If I was to invest only in a company's stock to finance my retirement, it would have to be a good one. Let's make the challenge even harder and say that I can only invest in one company and not sell the stock again or even look at the stock price for another 25 years.

My five requirements

That would certainly qualify as a long-term buy-and-hold approach to investing, so I would want to be as sure as I could be about several things:

  • It is unlikely that the company goes bankrupt and leaves me completely out of the race.
  • The underlying business is more defensive than cyclical, and cash and cash equivalents are likely to flow into the funds over the holding period.
  • Regular dividend payments are available to invest in my investment.
  • The business has the potential to grow and generate increasing profits and cash flows over time.
  • The current rating is fair.

If these five conditions are met, I'm reasonably confident that capital appreciation would work in addition to reinvested dividends as a result of rising stock prices to increase my initial investment over the 25-year holding period.
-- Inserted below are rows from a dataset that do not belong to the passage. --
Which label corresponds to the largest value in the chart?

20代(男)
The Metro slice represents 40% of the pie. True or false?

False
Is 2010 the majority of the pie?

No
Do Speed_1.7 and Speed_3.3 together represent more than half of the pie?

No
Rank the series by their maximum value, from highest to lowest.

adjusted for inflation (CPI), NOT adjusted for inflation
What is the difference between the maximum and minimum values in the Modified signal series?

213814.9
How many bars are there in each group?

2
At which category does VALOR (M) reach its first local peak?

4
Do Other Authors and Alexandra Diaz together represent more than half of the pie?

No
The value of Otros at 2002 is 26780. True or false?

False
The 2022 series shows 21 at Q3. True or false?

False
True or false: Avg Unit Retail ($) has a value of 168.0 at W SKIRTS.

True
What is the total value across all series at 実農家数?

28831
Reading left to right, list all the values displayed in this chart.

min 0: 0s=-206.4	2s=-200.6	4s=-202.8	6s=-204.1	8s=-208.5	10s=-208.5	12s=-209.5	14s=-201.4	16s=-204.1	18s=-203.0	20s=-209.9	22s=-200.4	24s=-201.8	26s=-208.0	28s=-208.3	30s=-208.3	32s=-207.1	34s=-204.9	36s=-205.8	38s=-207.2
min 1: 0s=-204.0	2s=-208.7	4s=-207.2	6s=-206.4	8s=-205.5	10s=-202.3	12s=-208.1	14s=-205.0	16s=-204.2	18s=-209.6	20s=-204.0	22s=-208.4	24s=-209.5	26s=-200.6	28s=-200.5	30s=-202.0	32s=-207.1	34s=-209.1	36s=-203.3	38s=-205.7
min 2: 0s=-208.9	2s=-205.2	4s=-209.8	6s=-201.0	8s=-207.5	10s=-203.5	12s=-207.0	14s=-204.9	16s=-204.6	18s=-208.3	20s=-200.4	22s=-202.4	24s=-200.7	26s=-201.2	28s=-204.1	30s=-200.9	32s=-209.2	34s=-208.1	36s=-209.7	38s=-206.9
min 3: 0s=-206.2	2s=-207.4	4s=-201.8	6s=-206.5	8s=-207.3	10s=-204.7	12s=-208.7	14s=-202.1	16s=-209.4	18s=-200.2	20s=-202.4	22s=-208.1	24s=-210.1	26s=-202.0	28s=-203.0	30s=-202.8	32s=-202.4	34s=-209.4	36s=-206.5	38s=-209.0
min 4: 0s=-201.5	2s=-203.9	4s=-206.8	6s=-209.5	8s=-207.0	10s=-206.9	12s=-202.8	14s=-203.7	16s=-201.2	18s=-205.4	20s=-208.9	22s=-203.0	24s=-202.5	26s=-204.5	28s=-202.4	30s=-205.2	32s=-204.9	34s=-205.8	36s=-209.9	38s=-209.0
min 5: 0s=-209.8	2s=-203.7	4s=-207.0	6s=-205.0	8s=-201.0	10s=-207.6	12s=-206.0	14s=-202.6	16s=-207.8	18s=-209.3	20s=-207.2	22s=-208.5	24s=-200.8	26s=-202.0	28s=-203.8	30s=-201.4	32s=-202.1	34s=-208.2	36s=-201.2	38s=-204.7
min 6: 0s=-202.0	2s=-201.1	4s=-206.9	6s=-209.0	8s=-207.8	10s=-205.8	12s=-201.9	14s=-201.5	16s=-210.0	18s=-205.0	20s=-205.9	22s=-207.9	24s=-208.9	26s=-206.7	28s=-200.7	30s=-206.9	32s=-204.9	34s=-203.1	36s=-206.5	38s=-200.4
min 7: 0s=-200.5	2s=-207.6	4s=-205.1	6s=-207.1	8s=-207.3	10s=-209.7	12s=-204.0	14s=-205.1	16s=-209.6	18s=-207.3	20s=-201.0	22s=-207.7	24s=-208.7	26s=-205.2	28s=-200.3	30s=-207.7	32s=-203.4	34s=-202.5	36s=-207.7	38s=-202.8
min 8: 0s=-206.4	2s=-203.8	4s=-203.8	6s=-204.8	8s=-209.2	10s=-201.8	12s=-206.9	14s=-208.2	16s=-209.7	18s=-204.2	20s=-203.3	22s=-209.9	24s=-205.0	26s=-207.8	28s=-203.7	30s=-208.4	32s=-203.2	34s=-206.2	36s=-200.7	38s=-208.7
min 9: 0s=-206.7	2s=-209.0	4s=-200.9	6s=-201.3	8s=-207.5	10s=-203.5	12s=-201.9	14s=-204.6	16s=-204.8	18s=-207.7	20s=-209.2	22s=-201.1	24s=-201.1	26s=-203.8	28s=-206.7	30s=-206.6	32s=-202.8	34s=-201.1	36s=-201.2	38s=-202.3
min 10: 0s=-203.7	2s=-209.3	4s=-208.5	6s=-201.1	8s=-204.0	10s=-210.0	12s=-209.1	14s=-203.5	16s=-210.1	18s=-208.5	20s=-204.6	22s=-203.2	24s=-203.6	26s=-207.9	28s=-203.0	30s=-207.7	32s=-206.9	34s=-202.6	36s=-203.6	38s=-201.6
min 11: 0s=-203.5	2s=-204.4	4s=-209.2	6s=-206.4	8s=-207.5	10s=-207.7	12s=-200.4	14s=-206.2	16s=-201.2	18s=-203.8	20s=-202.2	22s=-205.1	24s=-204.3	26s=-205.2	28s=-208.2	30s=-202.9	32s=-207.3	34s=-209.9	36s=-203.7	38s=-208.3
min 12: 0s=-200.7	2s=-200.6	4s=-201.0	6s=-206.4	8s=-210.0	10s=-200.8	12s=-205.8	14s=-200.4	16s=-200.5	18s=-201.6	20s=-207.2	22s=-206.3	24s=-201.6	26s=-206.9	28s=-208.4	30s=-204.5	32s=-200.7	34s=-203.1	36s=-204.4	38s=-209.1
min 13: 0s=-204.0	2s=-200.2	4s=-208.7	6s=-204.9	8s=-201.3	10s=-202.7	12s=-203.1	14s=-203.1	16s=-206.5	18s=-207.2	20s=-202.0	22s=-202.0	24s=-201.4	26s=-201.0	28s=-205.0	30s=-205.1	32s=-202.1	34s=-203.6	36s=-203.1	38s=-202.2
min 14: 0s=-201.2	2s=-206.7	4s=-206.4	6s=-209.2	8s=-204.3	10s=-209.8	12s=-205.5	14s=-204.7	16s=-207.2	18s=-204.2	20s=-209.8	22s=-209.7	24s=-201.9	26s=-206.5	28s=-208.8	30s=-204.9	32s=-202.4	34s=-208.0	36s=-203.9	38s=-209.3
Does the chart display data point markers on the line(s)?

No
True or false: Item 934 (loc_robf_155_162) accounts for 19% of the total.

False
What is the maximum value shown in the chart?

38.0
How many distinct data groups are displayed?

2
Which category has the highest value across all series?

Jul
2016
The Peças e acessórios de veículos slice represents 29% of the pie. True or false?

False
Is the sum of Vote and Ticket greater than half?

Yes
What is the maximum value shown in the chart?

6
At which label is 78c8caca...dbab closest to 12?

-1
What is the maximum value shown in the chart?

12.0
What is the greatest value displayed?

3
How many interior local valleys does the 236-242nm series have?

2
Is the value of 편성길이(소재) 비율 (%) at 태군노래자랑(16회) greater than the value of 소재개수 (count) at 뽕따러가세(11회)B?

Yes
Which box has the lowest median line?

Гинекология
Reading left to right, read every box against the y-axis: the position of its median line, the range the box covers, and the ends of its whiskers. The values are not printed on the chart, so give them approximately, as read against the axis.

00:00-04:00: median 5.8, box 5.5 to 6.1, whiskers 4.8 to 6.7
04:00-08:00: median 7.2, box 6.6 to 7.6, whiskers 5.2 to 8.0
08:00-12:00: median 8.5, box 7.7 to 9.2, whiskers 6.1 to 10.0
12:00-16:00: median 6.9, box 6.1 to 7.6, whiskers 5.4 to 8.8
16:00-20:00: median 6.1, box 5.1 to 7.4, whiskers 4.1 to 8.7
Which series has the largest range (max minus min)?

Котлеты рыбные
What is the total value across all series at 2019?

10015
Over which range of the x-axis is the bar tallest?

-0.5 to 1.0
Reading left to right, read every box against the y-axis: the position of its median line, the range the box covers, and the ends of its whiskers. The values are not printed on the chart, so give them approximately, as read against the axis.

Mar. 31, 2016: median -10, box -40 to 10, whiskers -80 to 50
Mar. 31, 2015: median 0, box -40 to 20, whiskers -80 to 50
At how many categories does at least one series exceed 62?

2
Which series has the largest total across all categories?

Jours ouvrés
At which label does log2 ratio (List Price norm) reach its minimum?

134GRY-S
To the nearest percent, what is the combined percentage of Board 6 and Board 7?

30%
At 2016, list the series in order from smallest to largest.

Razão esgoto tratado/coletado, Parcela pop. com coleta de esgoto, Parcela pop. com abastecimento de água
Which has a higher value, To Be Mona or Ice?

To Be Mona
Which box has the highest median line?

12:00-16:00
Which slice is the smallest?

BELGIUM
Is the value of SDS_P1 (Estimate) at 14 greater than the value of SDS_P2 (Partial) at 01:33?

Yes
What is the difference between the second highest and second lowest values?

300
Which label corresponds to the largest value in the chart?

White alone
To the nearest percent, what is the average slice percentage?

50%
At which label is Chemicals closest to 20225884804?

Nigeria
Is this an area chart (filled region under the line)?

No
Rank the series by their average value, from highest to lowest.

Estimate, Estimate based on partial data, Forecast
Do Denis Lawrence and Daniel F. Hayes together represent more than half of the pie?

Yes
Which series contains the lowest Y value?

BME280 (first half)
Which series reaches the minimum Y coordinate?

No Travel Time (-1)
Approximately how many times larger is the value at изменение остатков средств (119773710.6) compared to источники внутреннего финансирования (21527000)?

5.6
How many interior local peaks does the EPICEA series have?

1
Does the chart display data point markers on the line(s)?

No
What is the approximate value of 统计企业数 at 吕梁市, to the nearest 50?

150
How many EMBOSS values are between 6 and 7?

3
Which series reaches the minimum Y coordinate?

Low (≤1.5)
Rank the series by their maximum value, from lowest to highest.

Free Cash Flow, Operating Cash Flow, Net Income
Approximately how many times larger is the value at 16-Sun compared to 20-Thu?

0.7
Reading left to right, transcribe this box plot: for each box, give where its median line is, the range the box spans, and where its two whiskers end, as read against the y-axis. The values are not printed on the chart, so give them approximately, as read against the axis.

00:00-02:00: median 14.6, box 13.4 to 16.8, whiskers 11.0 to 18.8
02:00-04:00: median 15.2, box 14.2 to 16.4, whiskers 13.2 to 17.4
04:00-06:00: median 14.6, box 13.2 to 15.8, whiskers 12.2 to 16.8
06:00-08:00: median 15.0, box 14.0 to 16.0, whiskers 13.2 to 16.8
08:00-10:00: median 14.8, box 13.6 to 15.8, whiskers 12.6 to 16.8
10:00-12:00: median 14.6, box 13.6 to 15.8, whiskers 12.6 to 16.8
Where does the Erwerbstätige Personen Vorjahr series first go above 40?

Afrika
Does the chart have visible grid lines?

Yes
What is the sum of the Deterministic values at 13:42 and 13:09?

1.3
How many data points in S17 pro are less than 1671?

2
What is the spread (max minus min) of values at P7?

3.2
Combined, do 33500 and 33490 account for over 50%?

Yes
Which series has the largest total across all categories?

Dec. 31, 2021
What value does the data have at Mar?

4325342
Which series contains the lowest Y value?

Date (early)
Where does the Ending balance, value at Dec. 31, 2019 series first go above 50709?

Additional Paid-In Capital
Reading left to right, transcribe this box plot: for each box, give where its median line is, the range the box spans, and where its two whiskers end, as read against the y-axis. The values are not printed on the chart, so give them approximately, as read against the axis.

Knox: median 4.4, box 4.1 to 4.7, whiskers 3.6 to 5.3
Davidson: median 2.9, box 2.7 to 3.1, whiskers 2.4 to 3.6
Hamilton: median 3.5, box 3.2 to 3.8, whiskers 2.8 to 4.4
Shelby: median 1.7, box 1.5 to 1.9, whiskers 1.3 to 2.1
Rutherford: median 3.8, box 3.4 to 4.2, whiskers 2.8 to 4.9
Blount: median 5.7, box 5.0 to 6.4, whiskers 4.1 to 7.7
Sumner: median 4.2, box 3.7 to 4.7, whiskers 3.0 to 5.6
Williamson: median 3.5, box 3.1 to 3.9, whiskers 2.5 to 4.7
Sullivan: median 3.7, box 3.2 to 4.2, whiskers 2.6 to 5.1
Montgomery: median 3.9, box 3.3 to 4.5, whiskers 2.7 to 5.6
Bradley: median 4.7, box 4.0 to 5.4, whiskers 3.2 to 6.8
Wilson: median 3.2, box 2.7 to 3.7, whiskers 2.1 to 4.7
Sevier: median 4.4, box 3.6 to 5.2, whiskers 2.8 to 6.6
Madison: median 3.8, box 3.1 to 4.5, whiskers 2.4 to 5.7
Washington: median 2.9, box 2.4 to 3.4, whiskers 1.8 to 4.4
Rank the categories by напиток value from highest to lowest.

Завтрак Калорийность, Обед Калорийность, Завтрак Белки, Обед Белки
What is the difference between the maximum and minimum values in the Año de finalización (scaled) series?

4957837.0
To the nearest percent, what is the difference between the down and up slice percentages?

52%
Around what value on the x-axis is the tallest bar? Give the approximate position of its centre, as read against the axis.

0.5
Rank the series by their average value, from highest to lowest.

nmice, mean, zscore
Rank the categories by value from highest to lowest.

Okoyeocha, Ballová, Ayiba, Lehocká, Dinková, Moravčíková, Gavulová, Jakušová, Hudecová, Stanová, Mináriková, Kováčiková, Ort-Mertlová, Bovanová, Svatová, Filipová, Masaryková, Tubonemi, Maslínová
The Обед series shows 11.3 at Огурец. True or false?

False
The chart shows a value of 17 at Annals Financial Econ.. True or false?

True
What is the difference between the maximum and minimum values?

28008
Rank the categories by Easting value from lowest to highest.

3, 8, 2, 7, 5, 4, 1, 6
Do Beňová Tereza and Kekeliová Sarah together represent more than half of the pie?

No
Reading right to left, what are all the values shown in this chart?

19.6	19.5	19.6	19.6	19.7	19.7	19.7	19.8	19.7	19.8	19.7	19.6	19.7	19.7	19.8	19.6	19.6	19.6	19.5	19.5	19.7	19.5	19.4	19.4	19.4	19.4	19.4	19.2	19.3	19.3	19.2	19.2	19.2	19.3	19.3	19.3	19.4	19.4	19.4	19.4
My choice is pharmaceutical giant AstraZeneca (LSE: AZN). The company bears a good deal of debt, but I think that's fine because it operates in a defensive sector, which means that incoming cash flow tends to be stable and predictable. People rarely give up their medication, even though economic times are tough and money is tight. It takes a strong cash flow to pay interest on loans and to pay out reliable dividends. AstraZeneca's financial performance is reassuring.

Back to growth

Over the past five years, cash flow has provided good support and the company has kept its dividend largely unchanged. That's quite a performance, as profits have come under pressure due to the company's well-publicized challenges. The main problem was that some of the company's best-selling products exceeded patent protection, opening the market to a flood of cheaper generic imitators.

However, AstraZeneca seems to get his mojo back. City analysts following the company expect profits to rise this year and in 2019. The company does not just lean back and give itself up to the competition. Instead, it is working hard on its R & D pipeline to produce new drugs that may become tomorrow's bestsellers.

In July, Pascal Soriot, CEO of AstraZeneca, said "Firmly on the track" to return to product revenue growth in 2018. He added that new drugs developed by the company work "Strong" and have established themselves as "Main driver of product sales."

The medium to long-term outlook is positive, and I'm sure that AstraZeneca will be able to generate substantial investment gains beyond my notional 25-year holding period. Fortunately, the current valuation appears fair with a price-earnings ratio for 2019 of almost 20 and a term dividend yield of 3.8%. There can only be one, and for me it is AstraZeneca.

Kevin Godbold has no position in any of these stocks. The Motley Fool UK has recommended AstraZeneca. The opinions on the companies mentioned in this article are those of the author and may therefore differ from the official recommendations we make in our subscription services such as Share Advisor, Hidden Winners and Pro. Here at The Motley Fool, we believe that considering a variety of insights makes us better investors.